Article from KQED NEWS  –   Mind/Shift How We Will Learn

In the short story “The Ones Who Walk Away from Omelas,” author Ursula Le Guin describes a utopian city that has everything people want or need — beauty, religion, happiness — but it’s all possible because one child is kept in the dark, separated from all joy and light. Citizens of the city have to go and see this boy, but some can’t take the guilt and walk away.

After reading the story, Lev Fruchter and his class talk about what elements make up utopia and use the conversation as a jumping-off point to talk about equations. They talk about adding good things and multiplying them if they’re really great or, inversely, subtracting things that make people unhappy and dividing the really bad elements.
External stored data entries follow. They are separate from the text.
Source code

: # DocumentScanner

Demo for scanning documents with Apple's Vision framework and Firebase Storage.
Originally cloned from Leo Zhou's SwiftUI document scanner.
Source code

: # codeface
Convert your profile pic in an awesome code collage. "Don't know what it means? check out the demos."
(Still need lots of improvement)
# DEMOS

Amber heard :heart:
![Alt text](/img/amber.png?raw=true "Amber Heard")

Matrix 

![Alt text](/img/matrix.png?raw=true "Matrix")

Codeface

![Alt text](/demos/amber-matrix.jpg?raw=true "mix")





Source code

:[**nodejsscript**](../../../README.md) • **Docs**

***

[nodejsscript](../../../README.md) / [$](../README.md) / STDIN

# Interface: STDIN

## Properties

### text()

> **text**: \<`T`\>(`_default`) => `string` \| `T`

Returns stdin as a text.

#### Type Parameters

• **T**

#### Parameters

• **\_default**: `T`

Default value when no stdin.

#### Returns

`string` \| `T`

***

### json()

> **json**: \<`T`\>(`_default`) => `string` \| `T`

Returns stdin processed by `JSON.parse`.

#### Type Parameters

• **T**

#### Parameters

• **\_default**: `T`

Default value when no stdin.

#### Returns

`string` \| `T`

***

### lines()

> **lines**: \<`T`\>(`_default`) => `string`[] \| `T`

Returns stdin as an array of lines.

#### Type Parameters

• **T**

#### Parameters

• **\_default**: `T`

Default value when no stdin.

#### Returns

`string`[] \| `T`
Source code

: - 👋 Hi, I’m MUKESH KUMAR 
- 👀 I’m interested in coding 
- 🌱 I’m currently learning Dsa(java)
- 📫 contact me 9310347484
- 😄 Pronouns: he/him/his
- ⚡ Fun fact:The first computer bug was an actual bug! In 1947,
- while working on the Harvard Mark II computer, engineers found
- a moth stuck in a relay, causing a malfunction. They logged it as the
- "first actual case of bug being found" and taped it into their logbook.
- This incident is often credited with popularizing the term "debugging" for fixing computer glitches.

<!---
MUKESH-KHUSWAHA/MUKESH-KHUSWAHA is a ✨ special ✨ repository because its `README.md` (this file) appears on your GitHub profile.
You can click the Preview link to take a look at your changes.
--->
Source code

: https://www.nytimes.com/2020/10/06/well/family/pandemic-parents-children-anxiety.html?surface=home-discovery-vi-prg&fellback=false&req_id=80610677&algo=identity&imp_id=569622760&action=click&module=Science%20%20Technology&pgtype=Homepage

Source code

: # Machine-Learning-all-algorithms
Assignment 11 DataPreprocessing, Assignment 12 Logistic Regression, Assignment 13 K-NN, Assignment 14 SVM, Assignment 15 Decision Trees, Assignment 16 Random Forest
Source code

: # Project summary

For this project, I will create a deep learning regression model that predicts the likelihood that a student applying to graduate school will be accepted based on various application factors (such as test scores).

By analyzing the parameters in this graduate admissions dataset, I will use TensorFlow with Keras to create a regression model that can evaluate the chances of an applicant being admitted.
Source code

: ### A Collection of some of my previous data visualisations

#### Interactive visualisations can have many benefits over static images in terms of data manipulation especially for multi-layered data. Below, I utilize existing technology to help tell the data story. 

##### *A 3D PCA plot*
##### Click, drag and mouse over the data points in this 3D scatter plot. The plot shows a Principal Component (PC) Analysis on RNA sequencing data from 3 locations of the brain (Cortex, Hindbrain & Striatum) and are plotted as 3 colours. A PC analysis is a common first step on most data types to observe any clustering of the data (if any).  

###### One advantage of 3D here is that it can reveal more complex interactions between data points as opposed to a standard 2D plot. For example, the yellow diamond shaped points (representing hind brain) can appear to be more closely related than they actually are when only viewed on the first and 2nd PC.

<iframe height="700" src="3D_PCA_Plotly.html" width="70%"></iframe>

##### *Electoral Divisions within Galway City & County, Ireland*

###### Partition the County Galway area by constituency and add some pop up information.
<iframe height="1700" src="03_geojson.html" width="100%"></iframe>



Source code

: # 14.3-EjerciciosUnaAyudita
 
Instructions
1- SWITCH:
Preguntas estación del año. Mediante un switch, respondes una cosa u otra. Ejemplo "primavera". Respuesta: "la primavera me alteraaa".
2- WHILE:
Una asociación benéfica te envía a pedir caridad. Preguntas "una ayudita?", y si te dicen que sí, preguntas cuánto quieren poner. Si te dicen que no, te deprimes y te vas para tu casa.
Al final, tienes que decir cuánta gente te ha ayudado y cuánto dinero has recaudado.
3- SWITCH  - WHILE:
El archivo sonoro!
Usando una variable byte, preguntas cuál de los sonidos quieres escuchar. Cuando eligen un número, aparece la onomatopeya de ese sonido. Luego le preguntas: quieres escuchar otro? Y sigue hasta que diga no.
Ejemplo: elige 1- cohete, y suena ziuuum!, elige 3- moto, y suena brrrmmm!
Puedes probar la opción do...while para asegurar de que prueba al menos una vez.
This is all a way of thinking about the math that will eventually run a computer program.

“It’s a way to make equations meaningful, which is, of course, what they are in the programs when you write them,” said Fruchter, a computer science teacher at NYC Nest+m, a public K-12 school in New York City for gifted and talented students. “They are much more than a sheet of homework exercises because they make the program go.”

Using literature in this way has allowed Fruchter to make his computer science math classes entirely project-based, which in turn draws the interest of kids who might not have otherwise liked computer programming. “They’re very happy to be in a math or computer science class where they’re not having tests or doing quizzes or being asked to do sheets and sheets of problems,” Fruchter said.

Fruchter loves words, but is comfortable enough with math and science that he was called upon to teach them. Along the way, he discovered stories are a great way to make science, technology, engineering and math ideas accessible and concrete to learners who might not think those kind of technical studies are for them. He’s convinced literature is a great way to excite learners about STEM.